With profound insights and glittering words, Mustafah explores the realities of growing up in a community that rejected Afaf’s Palestinian immigrant family. Chicago in the 1970s and ‘80s was a world where women were “kicked and shoved (...) at the supermarket” and called “rag-head” at the gas station for wearing headscarves. As a young girl, Afaf is forced to be hyperaware of her Palestinian roots as she faces everything from microaggressions and ignorance to outright and intentional racism. She suffers heartbreak and hardship when her deeply unhappy sister, Nada, disappears without a trace and her parents succumb to the emotional burden of sadness that descends upon the family. Afaf’s difficult childhood makes her story all the more inspiring as she finds her way out of the spiral of misery that her parents surrendered to through perseverance and her discovery of Islam.
After 9/11, Afaf faces a new set of hardships as the underlying current of xenophobia in America crystallizes into a misguided fear of terrorists. This fear and hate is inevitably directed at Afaf and her family solely because they are Muslim. The headscarf Afaf donned with pride in her late teenage years becomes a symbol of terrorism in the eyes of ignorant American nationalists. In a heartbreaking exchange between Afaf and her daughter Azmia about recent terrorist attacks, Azmia asks her mother, “How can they do that? Aren’t they Muslim too?” to which Afaf has no good answer except “They’re not true muslimeen, habibti.” It is impossible not to share Afaf’s disbelief and frustration at the undeserved abuse she endures just because overseas terrorist groups use her cherished religion in the name of evil.

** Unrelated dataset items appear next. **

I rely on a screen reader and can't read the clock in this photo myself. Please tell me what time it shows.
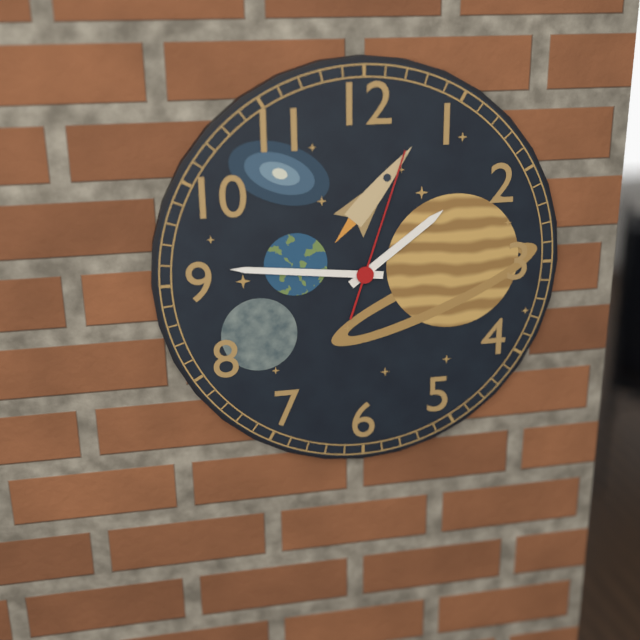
1:46:03
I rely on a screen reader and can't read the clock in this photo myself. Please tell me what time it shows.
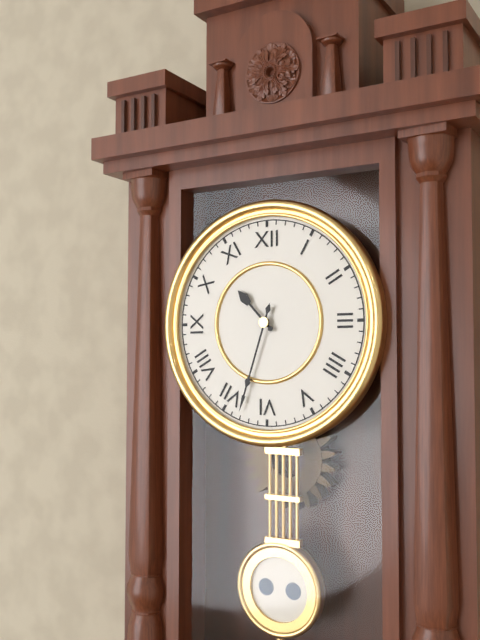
10:33
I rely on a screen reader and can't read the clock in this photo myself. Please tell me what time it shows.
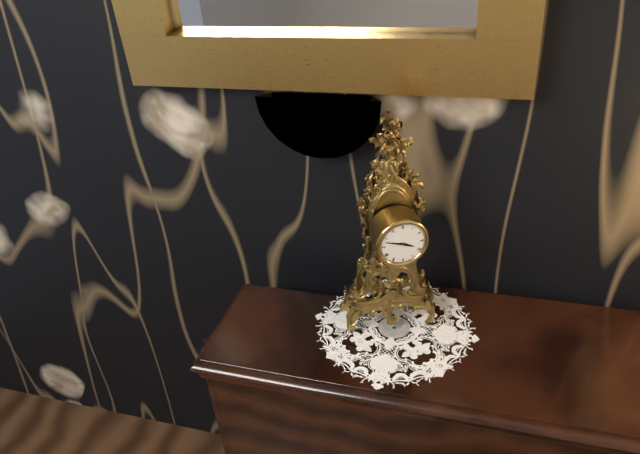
3:48
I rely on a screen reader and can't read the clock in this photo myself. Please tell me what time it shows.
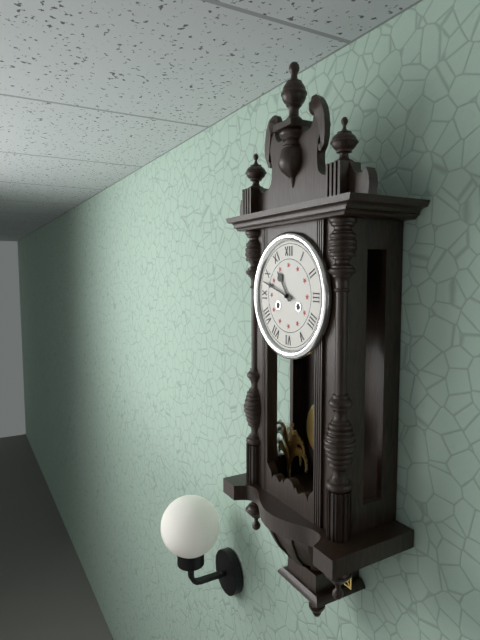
10:48
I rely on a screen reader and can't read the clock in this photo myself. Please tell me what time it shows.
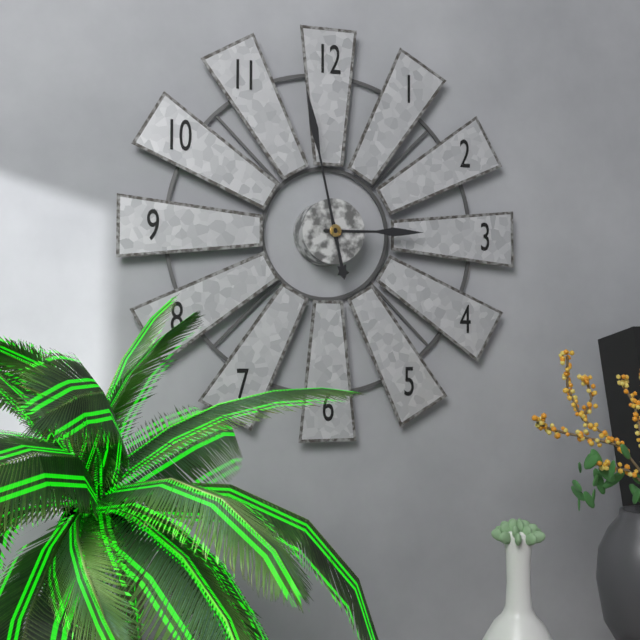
2:58
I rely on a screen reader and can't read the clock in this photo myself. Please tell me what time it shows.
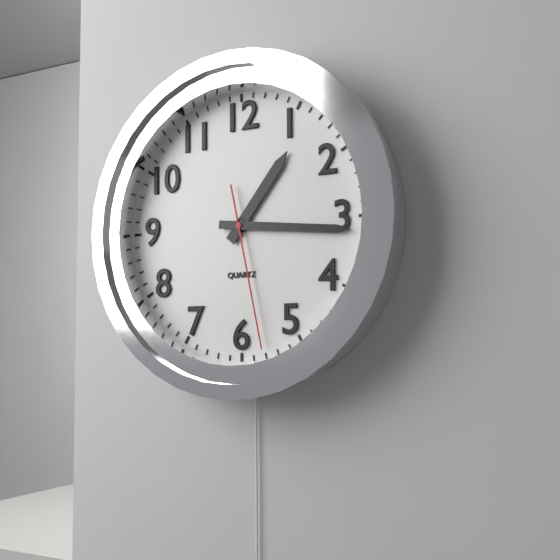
1:16:28
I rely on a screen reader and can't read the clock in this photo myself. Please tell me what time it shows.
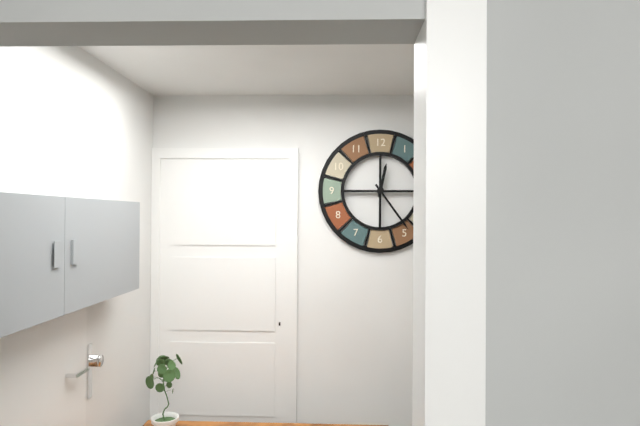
12:24
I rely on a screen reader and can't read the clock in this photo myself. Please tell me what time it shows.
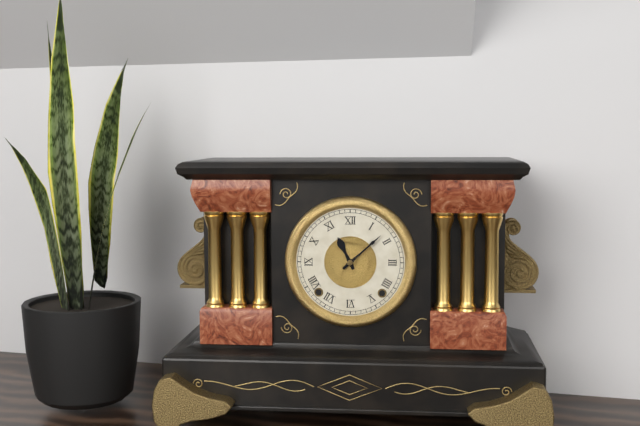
11:08
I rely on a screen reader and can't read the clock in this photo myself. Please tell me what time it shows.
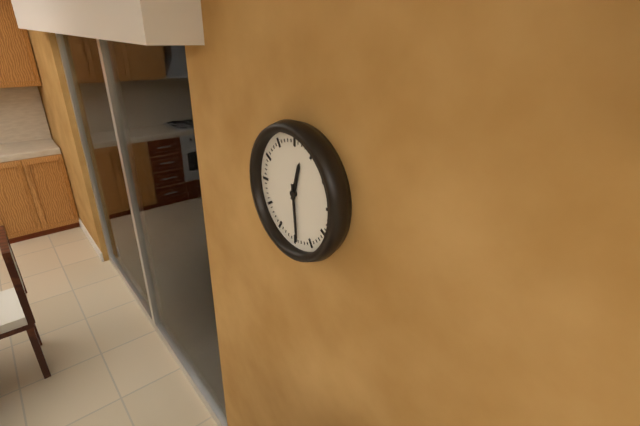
12:29
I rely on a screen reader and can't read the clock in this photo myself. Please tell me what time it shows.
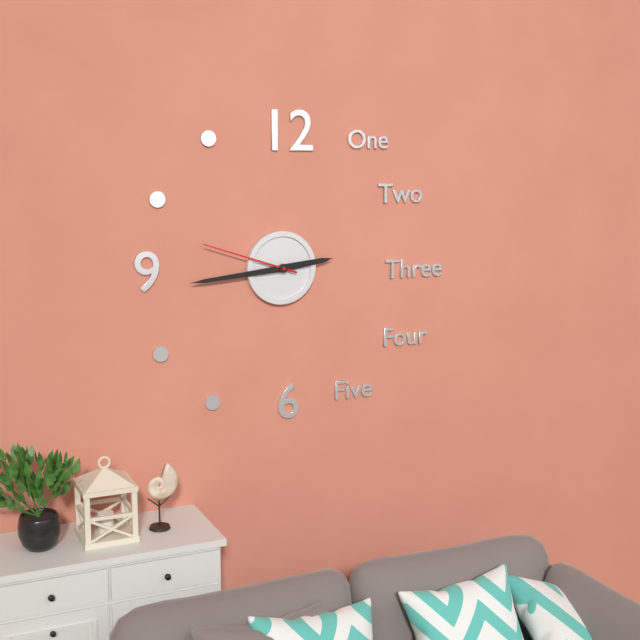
2:44:48
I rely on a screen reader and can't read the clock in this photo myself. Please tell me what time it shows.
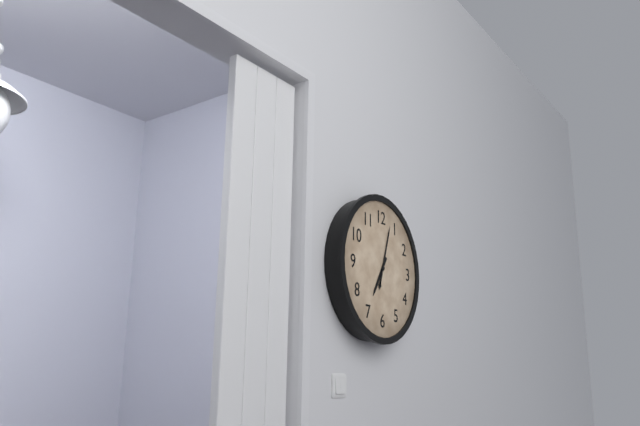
7:03
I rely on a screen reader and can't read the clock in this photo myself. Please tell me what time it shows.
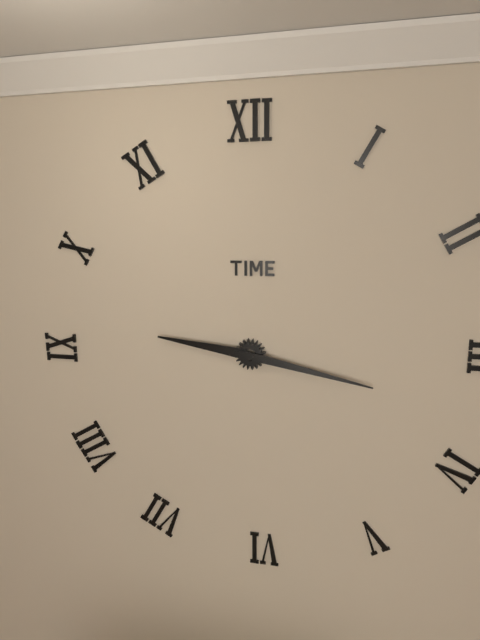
9:17
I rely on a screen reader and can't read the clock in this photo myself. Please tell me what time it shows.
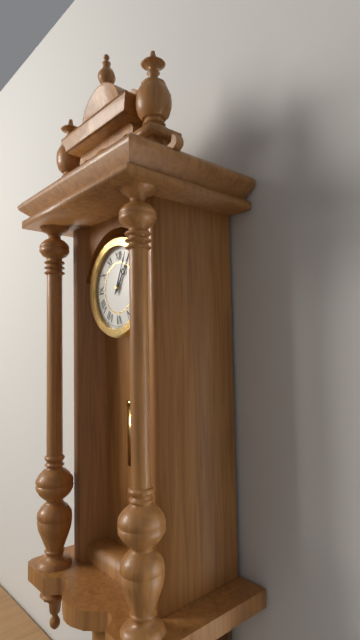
1:04
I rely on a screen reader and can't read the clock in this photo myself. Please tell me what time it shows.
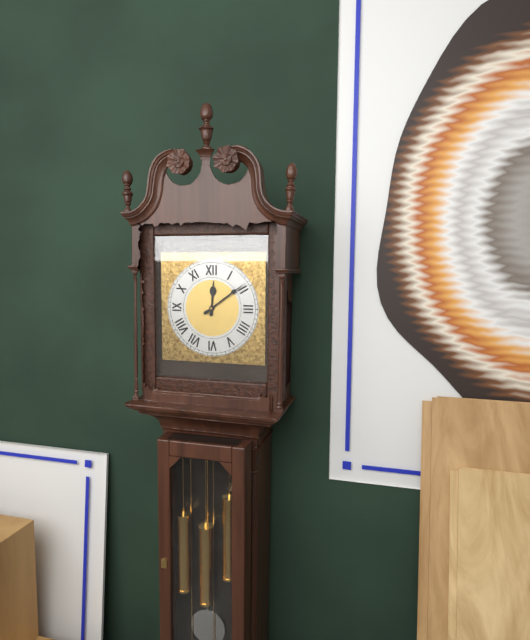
12:09
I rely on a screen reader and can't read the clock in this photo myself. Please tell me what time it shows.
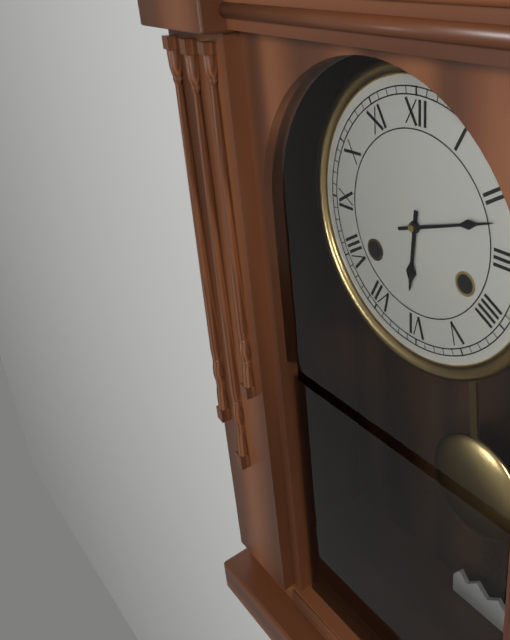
6:12
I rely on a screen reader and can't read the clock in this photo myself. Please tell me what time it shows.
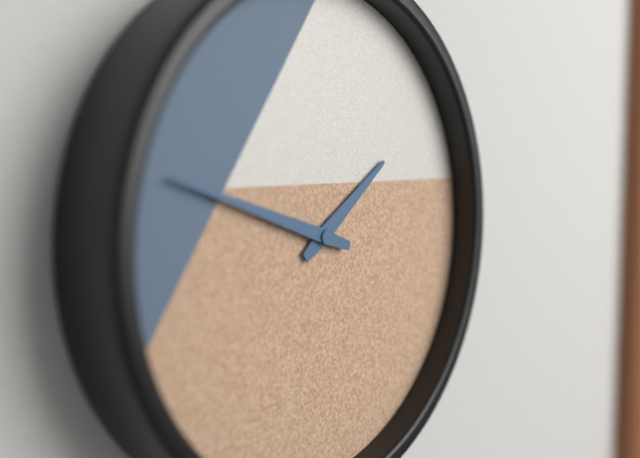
1:48
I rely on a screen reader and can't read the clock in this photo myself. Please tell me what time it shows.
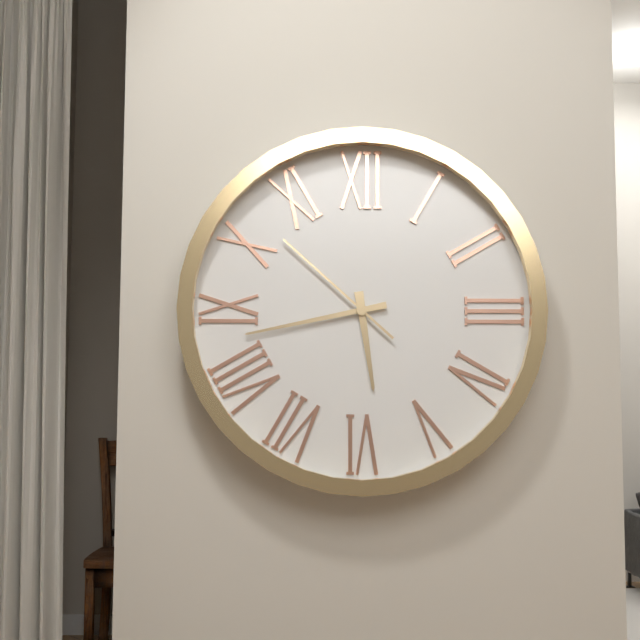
5:43:52
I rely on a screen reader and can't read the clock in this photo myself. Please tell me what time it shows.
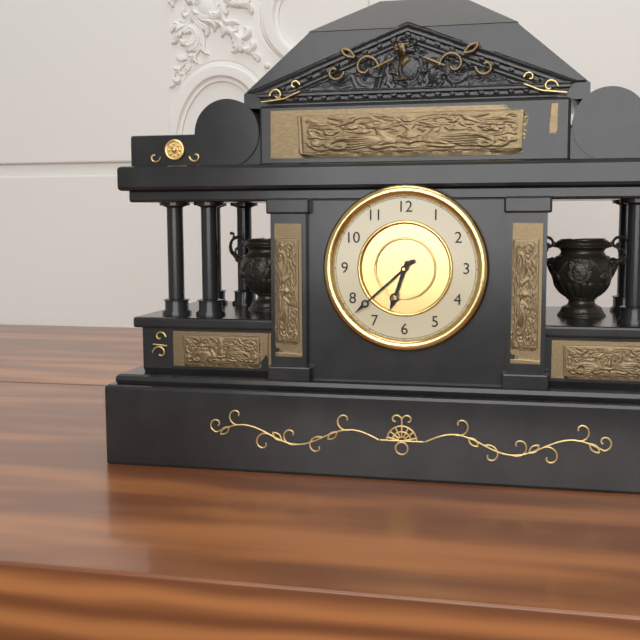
6:38
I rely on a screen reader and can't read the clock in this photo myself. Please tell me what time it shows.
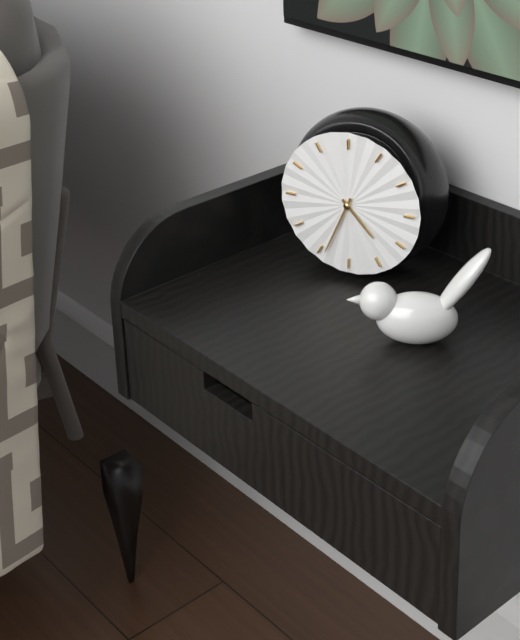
4:34
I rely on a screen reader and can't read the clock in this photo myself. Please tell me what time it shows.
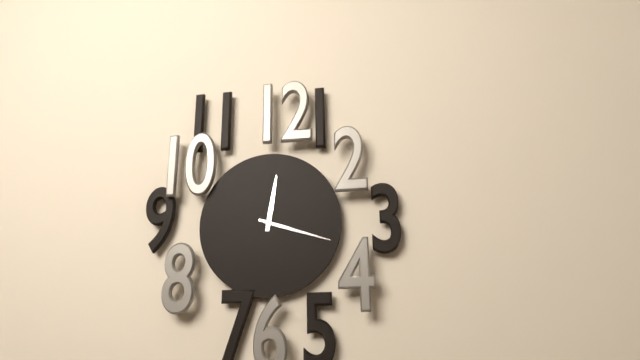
12:18
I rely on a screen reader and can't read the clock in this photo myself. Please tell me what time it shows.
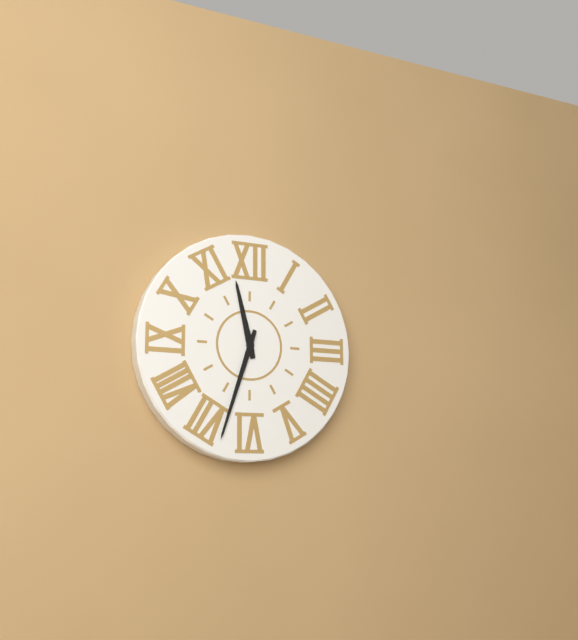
11:33
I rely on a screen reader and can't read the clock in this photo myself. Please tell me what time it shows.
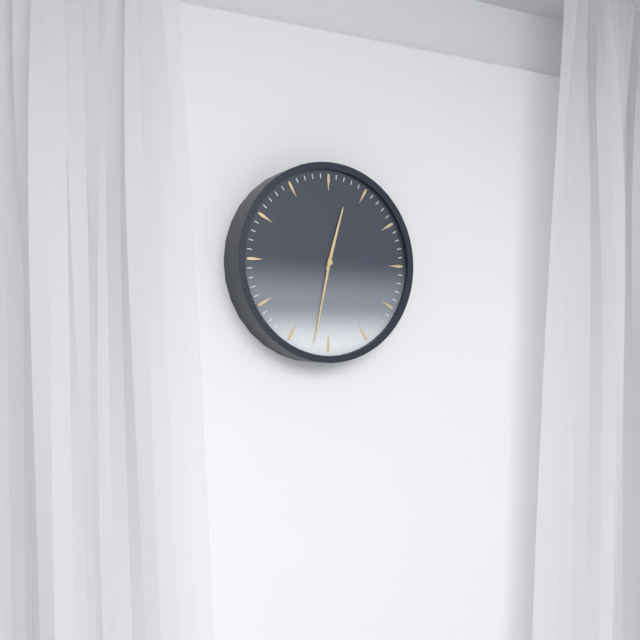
12:32
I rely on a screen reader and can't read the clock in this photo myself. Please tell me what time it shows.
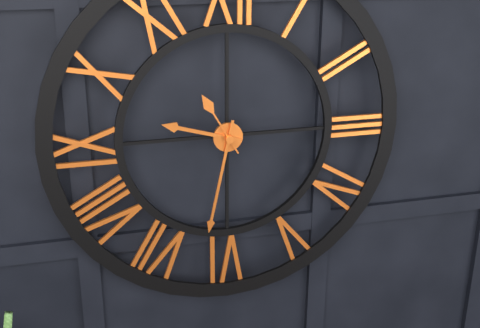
9:32:55
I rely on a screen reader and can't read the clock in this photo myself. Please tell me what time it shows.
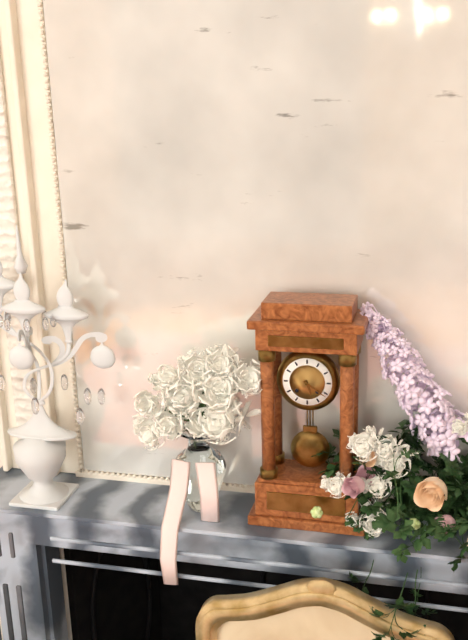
5:21
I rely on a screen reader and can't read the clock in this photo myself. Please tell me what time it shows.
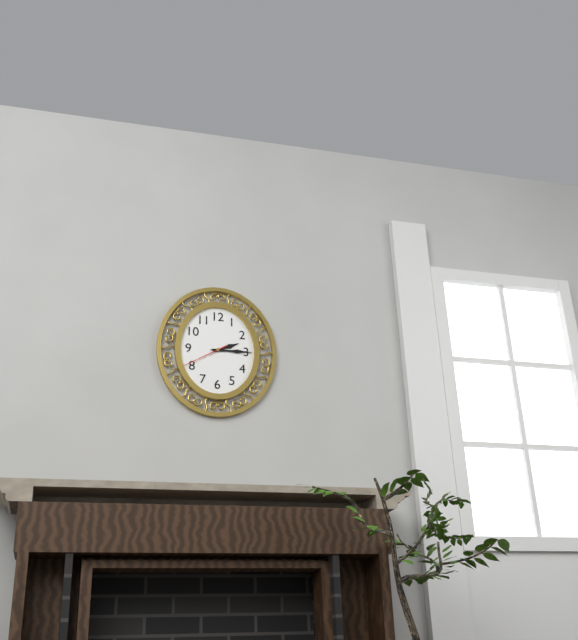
2:15
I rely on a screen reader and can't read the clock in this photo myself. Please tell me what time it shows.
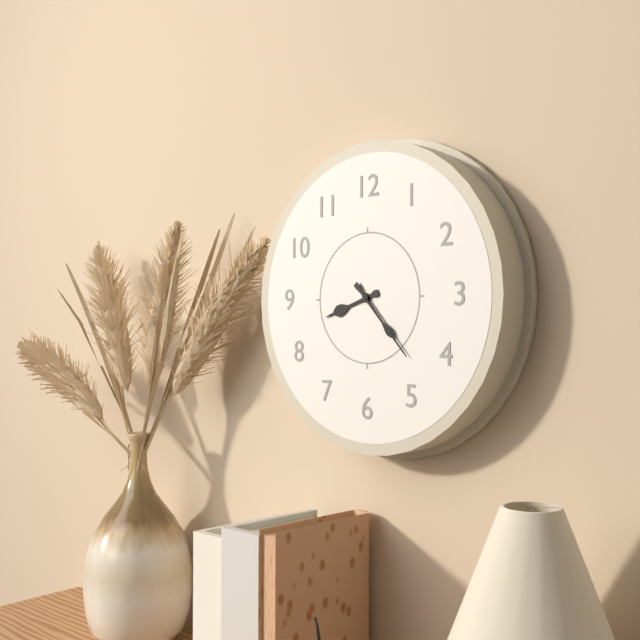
8:23
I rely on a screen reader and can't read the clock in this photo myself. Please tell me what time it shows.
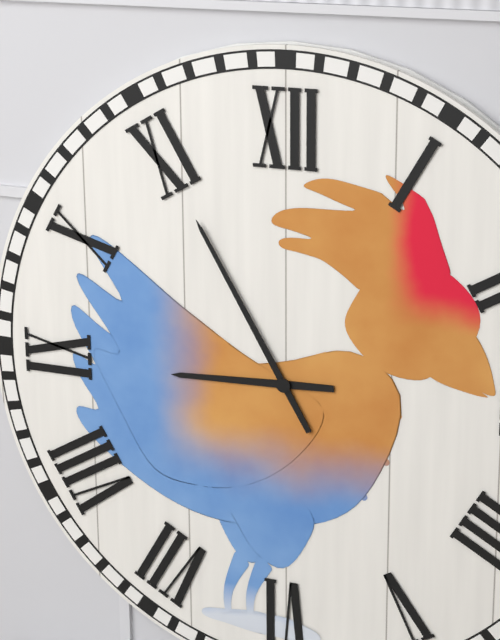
8:55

The story is told mostly from Afaf’s perspective, but her narrative is periodically interrupted by chapters told from the point of view of the shooter. The shooter’s mind is a world of twisted fantasy, fueled by online chat rooms where anyone who isn’t white or born in America poses a threat to his existence. His perspective is both haunting and disturbing, as his initially cold and hateful voice gives way to a deep sense of loneliness. Though at times hard to read, this unconventional perspective highlights the depth of the divide between the xenophobic shooter and the students of Nurideen School for Girls. Mustafah seems to suggest that so much of the violence and hate in this country stems from this fundamental lack of understanding between people.
“The Beauty of Your Face” is a complex generational novel that is all too relevant in today’s divided America. The underlying plea of the characters, “We are a religion of peace, not terror. We are Americans too,” echoes urgently through the pages of the novel. Afaf tries to bridge the gap between her and the shooter, urging him, “Tell me about your pain,” but it’s too late for him to see past their differences. Afaf and the shooter’s lives and experiences have led them to this point, and her small act of recognition can no longer put an end to the events that are unfolding. Nevertheless, the message rings loud and clear. Maybe violence could be avoided if people took the time to understand other people’s pain and find commonalities in their shared human experience.